***** Reading text
Tuesday, February 22, 2011

Buddy Hackett

http://redux.com/stream/item/1126763/BABY-ELEPHANT-TRUNK-PENIS-BY-BUDDY-HACKETT

Great Comedian!!

Monday, February 21, 2011

Three Little Pigs

A teacher was reading the story of the Three Little Pigs to her class. She came to the part of the story where first pig was trying to gather the building materials for his home. She read. 'And so the pig went up to the man with the wheelbarrow full of straw and said: 'Pardon me sir, but may I have some of that straw to build my house?' The teacher paused then asked the class: 'And what do you think the man said?'
One little boy raised his hand and said very matter-of-factly... 'I think the man would have said -'I'll be a son of a bitch!! A talking pig!' The teacher had to leave the room.

Sunday, February 13, 2011

God Loves Drunk People Too

A man and his wife were awakened at 3:00 am by a loud pounding on the door.

The man gets up and goes to the door where a drunken stranger, standing in the pouring rain, is asking for a push. 


"Not a chance," says the husband, "it is 3:00 in the morning!" 

He slams the door and returns to bed. 

"Who was that?" asked his wife. 


"Just some drunk guy asking for a push," he answers. 


"Did you help him?" she asks. 


"No, I did not, it is 3:00 in the morning and it is pouring rain out there!" 


"Well, you have a short memory," says his wife. "Can't you remember about three months ago when we broke down, and those two guys helped us?  I think you should help him, and you should be ashamed of yourself! God loves drunk people too." 


The man does as he is told, gets dressed, and goes out into the pounding rain. 


He calls out into the dark, "Hello, are you still there?" 


"Yes," comes back the answer. 


"Do you still need a push?" calls out the husband. 


"Yes, please!" comes the reply from the dark. 


"Where are you?" asks the husband.
"Over here on the swing set," replied the drunk.

TELL ME THIS WILL NOT HAPPEN TO US

An elderly Floridian called 911 on her cell phone to report
that her car has been broken into. She is hysterical as she
explains her situation to the dispatcher: 'They've
stolen the stereo, the steering wheel, the brake pedal and
even the accelerator!' she cried.. The dispatcher said,
'Stay calm... An officer is on the way.' A few minutes
later, the officer radios in 'Disregard.' He says.
'She got in the back-seat by mistake.'
    
   
TELL ME THIS WON'T HAPPEN TO US!!
**********
▶ _Activity list_
**a.** Using the joke page, decide whether each statement agrees with it: (i) the couple in the drunk story were woken at 3:00 am; (ii) the elderly Floridian called 911 from a pay phone; (iii) the drunk stranger was standing in the pouring rain. Answer yes or no for each, quoting the words from the joke page that settle it.
**b.** Carry on the joke page from its last line, adding the next post in the same style.
You won't need the records for any of this.
***** Provided material
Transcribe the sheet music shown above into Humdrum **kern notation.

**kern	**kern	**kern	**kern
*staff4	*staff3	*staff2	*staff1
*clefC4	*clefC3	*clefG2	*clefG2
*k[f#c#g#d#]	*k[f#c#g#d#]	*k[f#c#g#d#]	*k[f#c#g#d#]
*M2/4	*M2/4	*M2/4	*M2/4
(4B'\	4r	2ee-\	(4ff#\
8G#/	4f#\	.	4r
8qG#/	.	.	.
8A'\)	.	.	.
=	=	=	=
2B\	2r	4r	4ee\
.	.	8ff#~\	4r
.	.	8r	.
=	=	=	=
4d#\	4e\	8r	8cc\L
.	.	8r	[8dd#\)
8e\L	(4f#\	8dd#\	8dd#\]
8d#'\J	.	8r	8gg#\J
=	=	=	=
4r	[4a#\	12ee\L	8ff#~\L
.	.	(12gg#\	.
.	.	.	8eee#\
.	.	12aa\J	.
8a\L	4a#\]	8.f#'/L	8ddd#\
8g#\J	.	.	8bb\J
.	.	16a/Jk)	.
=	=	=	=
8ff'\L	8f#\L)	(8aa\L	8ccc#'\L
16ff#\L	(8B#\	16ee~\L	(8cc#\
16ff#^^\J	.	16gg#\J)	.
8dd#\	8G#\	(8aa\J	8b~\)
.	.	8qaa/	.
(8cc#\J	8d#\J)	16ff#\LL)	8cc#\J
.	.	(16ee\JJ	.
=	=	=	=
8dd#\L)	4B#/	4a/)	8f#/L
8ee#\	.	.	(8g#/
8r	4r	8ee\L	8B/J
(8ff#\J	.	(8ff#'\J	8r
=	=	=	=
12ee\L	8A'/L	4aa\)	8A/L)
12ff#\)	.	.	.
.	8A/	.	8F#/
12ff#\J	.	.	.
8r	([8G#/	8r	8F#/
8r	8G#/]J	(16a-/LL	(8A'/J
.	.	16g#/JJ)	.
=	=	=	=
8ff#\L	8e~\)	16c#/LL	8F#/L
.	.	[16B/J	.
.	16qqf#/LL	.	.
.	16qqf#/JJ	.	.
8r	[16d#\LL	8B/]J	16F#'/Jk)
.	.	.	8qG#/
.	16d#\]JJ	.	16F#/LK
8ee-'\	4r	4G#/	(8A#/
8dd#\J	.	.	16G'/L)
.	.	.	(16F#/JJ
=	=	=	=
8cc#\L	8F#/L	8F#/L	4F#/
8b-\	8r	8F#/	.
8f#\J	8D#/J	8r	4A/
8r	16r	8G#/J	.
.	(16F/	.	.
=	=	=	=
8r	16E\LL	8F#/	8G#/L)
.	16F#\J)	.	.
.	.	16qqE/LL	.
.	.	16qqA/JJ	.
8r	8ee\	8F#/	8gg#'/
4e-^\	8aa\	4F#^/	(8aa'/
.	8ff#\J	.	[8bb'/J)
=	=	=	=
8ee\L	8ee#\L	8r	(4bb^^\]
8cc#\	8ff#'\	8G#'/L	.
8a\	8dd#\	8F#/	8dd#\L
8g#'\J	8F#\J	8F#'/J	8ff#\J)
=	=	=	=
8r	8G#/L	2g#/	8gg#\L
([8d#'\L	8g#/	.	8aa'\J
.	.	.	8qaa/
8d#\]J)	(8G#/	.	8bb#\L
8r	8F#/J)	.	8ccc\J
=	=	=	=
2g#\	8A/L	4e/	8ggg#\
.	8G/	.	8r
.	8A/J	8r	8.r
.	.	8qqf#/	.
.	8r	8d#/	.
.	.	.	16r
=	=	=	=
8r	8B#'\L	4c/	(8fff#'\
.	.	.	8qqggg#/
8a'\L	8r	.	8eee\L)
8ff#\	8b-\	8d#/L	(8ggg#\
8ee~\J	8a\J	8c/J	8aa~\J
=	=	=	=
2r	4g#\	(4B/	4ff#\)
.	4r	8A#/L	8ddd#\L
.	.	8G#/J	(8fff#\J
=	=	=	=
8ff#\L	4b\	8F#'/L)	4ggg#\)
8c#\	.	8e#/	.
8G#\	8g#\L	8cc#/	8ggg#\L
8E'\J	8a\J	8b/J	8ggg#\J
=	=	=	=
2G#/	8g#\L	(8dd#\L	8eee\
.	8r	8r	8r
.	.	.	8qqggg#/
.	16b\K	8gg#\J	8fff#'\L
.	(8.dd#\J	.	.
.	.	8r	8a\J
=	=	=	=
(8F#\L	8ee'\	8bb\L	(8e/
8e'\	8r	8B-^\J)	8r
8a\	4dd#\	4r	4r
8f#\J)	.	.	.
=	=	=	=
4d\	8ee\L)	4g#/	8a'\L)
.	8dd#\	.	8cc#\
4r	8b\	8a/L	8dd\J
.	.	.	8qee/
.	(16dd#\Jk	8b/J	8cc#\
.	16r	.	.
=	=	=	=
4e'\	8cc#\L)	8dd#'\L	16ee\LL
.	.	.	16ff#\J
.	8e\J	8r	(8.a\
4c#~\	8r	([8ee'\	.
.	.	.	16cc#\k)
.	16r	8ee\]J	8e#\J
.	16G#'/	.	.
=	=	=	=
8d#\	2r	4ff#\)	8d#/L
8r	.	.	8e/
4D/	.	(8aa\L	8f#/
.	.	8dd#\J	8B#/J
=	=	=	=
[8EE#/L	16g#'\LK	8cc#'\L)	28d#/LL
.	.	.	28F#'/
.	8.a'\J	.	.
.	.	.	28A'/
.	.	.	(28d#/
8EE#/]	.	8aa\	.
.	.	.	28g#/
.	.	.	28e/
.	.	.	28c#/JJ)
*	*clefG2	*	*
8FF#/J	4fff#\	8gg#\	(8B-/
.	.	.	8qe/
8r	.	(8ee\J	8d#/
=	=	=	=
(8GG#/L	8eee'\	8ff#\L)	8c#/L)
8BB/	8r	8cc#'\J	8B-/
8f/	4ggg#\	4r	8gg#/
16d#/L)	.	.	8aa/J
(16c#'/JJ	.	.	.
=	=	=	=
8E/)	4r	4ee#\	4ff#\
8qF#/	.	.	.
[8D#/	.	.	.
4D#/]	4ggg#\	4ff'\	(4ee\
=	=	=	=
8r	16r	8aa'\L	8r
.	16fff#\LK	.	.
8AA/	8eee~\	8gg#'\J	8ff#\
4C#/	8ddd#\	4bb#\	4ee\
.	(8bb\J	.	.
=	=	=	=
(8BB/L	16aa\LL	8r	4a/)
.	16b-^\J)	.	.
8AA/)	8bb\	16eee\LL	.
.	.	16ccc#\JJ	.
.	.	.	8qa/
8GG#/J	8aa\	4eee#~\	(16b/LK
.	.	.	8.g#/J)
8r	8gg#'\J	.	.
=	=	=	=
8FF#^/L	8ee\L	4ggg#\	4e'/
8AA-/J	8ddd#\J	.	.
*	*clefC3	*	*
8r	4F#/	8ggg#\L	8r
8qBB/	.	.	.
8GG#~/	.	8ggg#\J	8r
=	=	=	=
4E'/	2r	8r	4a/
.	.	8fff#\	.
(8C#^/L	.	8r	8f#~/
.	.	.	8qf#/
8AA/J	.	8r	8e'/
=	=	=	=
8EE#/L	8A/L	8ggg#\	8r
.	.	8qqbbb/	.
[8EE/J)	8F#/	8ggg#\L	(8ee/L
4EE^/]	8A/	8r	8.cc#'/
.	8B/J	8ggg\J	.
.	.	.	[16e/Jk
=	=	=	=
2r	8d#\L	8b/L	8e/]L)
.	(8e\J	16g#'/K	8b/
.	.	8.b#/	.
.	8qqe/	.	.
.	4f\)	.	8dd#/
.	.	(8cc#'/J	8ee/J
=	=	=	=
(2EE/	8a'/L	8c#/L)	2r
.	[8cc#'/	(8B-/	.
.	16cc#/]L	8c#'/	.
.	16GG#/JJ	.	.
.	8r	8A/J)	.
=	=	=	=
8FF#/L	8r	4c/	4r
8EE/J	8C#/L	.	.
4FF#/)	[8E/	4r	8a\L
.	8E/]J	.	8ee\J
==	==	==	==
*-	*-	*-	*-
**********
▶ _Responses_
**a.**
(i) Yes: "awakened at 3:00 am by a loud pounding on the door."
(ii) No: "called 911 on her cell phone."
(iii) Yes: "a drunken stranger, standing in the pouring rain."

**b.**
________________________________________________________________________
    
    
Three sisters, ages 92, 94 and 96, live in a house
together. One night the 96-year-old draws a bath. She puts
her foot in and pauses. She yells to the other sisters,
'Was I getting in or out of the bath?' The
94-year-old yells back, 'I don't know. I'll come
up and see.' She starts up the stairs and pauses
'Was I going up the stairs or down? The 92-year-old is
sitting at the kitchen table having tea listening to her
sisters, she shakes her head and says, 'I sure hope I
never get that forgetful, knock on wood...' She then
    yells, 'I'll come up and help both of you as soon as
I see who's at the door.'
    
    
TELL ME THIS WON'T HAPPEN TO US!!!!
    
________________________________________________________________________
    
    
    
'I CAN HEAR JUST FINE!'
    
Three retirees, each with a hearing loss, were playing golf
one fine March day. One remarked to the other, 'Windy,
isn't it?' 'No,' the second man replied,
'it's Thursday.' And the third man chimed in,
'So am I. Let's have a beer.'
    
    
    
TELL ME THIS WON'T HAPPEN TO US!!!!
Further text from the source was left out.